Mine turned out greenish, did I do something wrong?
Hi MarTyia, thank you so much for reading! Let me ask a few questions to help. The majority of the colour comes from the brown sugar, soy sauce and the pimento seeds? Did you go a little light on any of these ingredients? Another option is that you went a little heavy on the scallion and/ or used a lot of green peppers.
I’ve been dying to make this sauce! I finally found habanero peppers (scotch bonnets are rare in Queens, NYC) and this sauce is H O T! Exactly how I remember jerk sauce. So delicious flavorful and packed with heat. Can’t wait to put it on everything.

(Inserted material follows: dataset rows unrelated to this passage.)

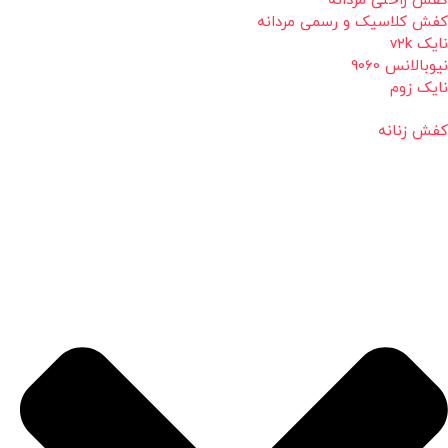
کفش راحتی مردانه
کفش کلاسیک و رسمی مردانه
نایک v2k
نیوبالانس 9060
نایک زوم
کفش زنانه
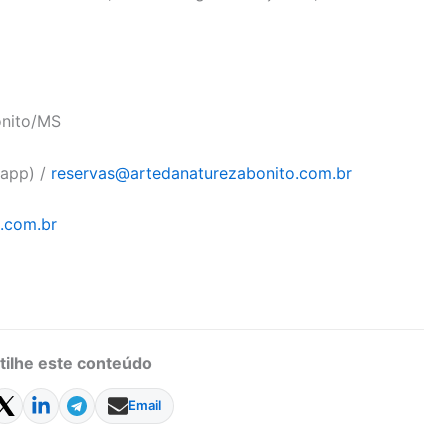
onito/MS
sapp) /
reservas@
artedanaturezabonito.com.br
.com.
br
ilhe este conteúdo
Email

AMAZING! 15/10! #Jamaican Approved. I used this recipe to make some Jerk Lentils!
If I have to use ground allspice, what is the equivalent measurement?
I actually haven’t tried it, since we use it here for such different purposes (we went to use the ground one in baking) but that’s a great question! I would start with 1/2 teaspoon and go from there!! I hope you love this!
Can you reheat the sauce by itself? To sap it up with hard dough bread
Of course you can Clive. Thanks so much for reading and reviewing.
Thank you so much for this.
I may have missed this in your detail above, but how long can it keep in the fridge for?
Thank you so much for reading! You can safely store it for about 7 days, but we’ve had it in our fridge for weeks. I hope this helps!